Tommy-Hsu commented 5 months ago

Hello, I would like to ask about the meaning of tokens being integers. I noticed that the final forward pass to the tokenizer involves the cls_logits_softmax tensor, and it directly performs a matrix multiplication with the codebook. However, these operations are all in floating-point. So, what does it mean for tokens to be integers in classifier stage?

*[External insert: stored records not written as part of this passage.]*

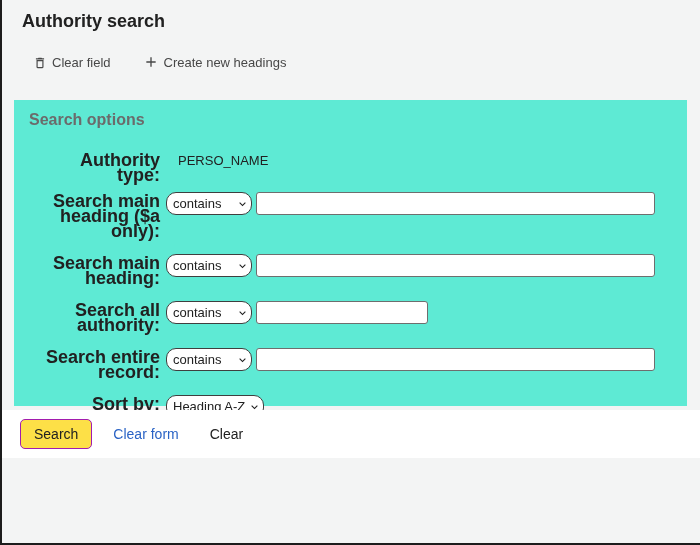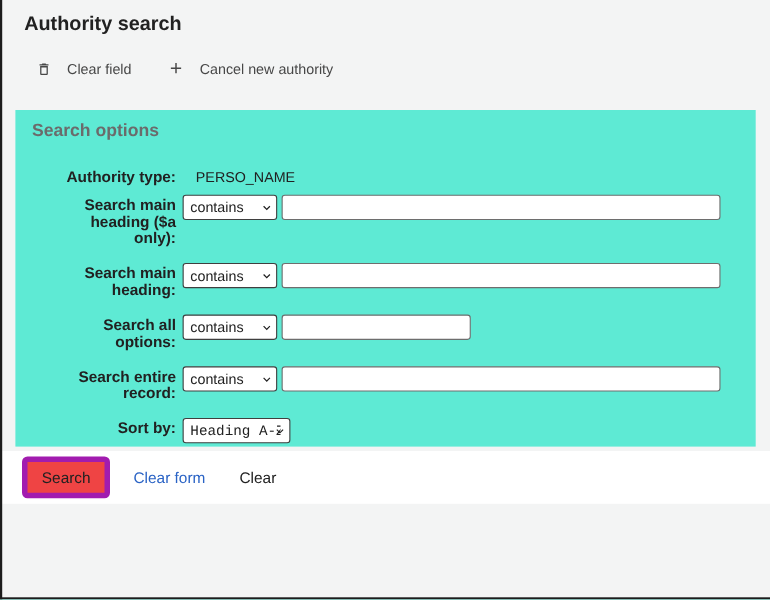--- a/index.html
+++ b/index.html
@@ -26,75 +26,75 @@
   .page-title {
     margin: 0; padding: 11px 4px 0 20px;
     font-size: 18px; font-weight: 700; color: #212121;
   }
   .toolbar {
     position: absolute; left: 31px; top: 54px;
     display: flex; align-items: center; gap: 32px;
     font-size: 13px; color: #474747;
   }
   .toolbar-item {
-    display: flex; align-items: flex-end; gap: 14px; cursor: pointer;
+    display: flex; align-items: flex-end; gap: 5px; cursor: pointer;
     white-space: nowrap;
   }
   .toolbar-item svg { display: block; }
 
   
   .card {
     position: absolute; left: 14px; top: 100px; width: 673px; height: 306px;
     background: #5eead4; padding: 11px 0 0 15px;
   }
   .card-heading {
     margin: 0 0 22px 0;
     font-size: 16px; font-weight: 700; color: #6b6b6b;
   }
   .form-area { padding-left: 14px; }
   .form-row { display: flex; align-items: flex-start; margin-bottom: 9px; }
   .form-row.spaced { margin-bottom: 15px; }
   .row-label {
     width: 117px; margin-right: 4px; text-align: right;
-    font-size: 14px; font-weight: 700; line-height: 15px; color: #212121;
+    font-size: 18px; font-weight: 700; line-height: 15px; color: #212121;
     padding-top: 2px;
   }
   .row-value { font-size: 13px; line-height: 15px; padding-top: 2px; margin-left: 14px; }
 
   .select-wrap { position: relative; display: inline-block; margin-left: 2px; }
   select {
     appearance: none; -webkit-appearance: none; -moz-appearance: none;
     height: 23px; font-size: 13px; color: #212121;
     font-family: "Liberation Sans", sans-serif;
-    background: #ffffff; border: 1px solid #3f3f3f; border-radius: 3px;
+    background: #ffffff; border: 1px solid #3f3f3f; border-radius: 10px;
     padding: 1px 8px 1px 6px; cursor: pointer;
   }
   .op-select { width: 86px; }
-  .sort-select { width: 98px; font-family: Liberation Mono, monospace; }
+  .sort-select { width: 98px; }
   .chevron {
     position: absolute; right: 3px; top: 50%; transform: translateY(-50%);
     pointer-events: none;
   }
   .text-input {
     height: 23px; margin-left: 4px;
     border: 1px solid #6e6e6e; border-radius: 3px;
     background: #ffffff; font-size: 13px; padding: 2px 5px;
     font-family: "Liberation Sans", sans-serif;
   }
   .text-input.long { width: 399px; }
   .text-input.short { width: 172px; }
 
   
   .action-band {
     position: absolute; left: 2px; right: 0; top: 410px; height: 48px;
     background: #ffffff; display: flex; align-items: center;
     padding-left: 18px;
   }
   .search-button {
-    background: #ef4444; color: #212121; border: 5px solid #a21caf;
+    background: #fde047; color: #212121; border: 1px solid #a21caf;
     border-radius: 5px; font-size: 14px; padding: 6px 13px;
     font-family: "Liberation Sans", sans-serif; cursor: pointer;
   }
   .clear-form-link {
     margin-left: 21px; font-size: 14px; color: #2a63c5; cursor: pointer;
     text-decoration: none;
   }
   .cancel-link {
     margin-left: 31px; font-size: 14px; color: #212121; cursor: pointer;
     text-decoration: none;
@@ -112,21 +112,21 @@
     <div class="toolbar-item">
       <svg width="14" height="14" viewBox="0 0 24 24" fill="#474747">
           <path d="M16 9v10H8V9h8m-1.5-6h-5l-1 1H5v2h14V4h-3.5l-1-1zM18 7H6v12c0 1.1.9 2 2 2h8c1.1 0 2-.9 2-2V7z"></path>
         </svg>
       <span>Clear field</span>
     </div>
     <div class="toolbar-item">
       <svg width="16" height="16" viewBox="0 0 24 24" fill="#474747">
           <path d="M19 13h-6v6h-2v-6H5v-2h6V5h2v6h6v2z"></path>
         </svg>
-      <span>Cancel new authority</span>
+      <span>Create new headings</span>
     </div>
   </div>
 </div>
 
 <div class="card">
   <h2 class="card-heading">Search options</h2>
   <div class="form-area">
 
     <div class="form-row">
       <div class="row-label">Authority type:</div>
@@ -153,21 +153,21 @@
           <option>contains</option>
         </select>
         <svg class="chevron" width="13" height="13" viewBox="0 0 24 24" fill="#212121">
             <path d="M7.41 8.59 12 13.17l4.59-4.58L18 10l-6 6-6-6z"></path>
           </svg>
       </span>
       <input type="text" class="text-input long" style="">
     </div>
 
     <div class="form-row spaced">
-      <div class="row-label">Search all options:</div>
+      <div class="row-label">Search all authority:</div>
       <span class="select-wrap">
         <select class="op-select">
           <option>contains</option>
         </select>
         <svg class="chevron" width="13" height="13" viewBox="0 0 24 24" fill="#212121">
             <path d="M7.41 8.59 12 13.17l4.59-4.58L18 10l-6 6-6-6z"></path>
           </svg>
       </span>
       <input type="text" class="text-input short" style="">
     </div>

ndsl555 commented 5 months ago

I'd like to know too

KunmingS commented 4 months ago

Seems like the integer token only happens when stage I training. I think is the variable encoding_indices is this line: https://github.com/Gengzigang/PCT/blob/main/models/pct_tokenizer.py#L142

Tommy-Hsu commented 4 months ago

Seems like the integer token only happens when stage I training. I think is the variable encoding_indices is this line: https://github.com/Gengzigang/PCT/blob/main/models/pct_tokenizer.py#L142

That's true. In stage 1, the encoding_indices would be integers but not in stage 2.

Tommy-Hsu commented 4 months ago

image

Figure 1 is quite confusing to me. In the reference stage, the class head output should be logits, and the codebook context is composed of floating-point data. However, this image shows that both are composed of integers, which is what I find puzzling.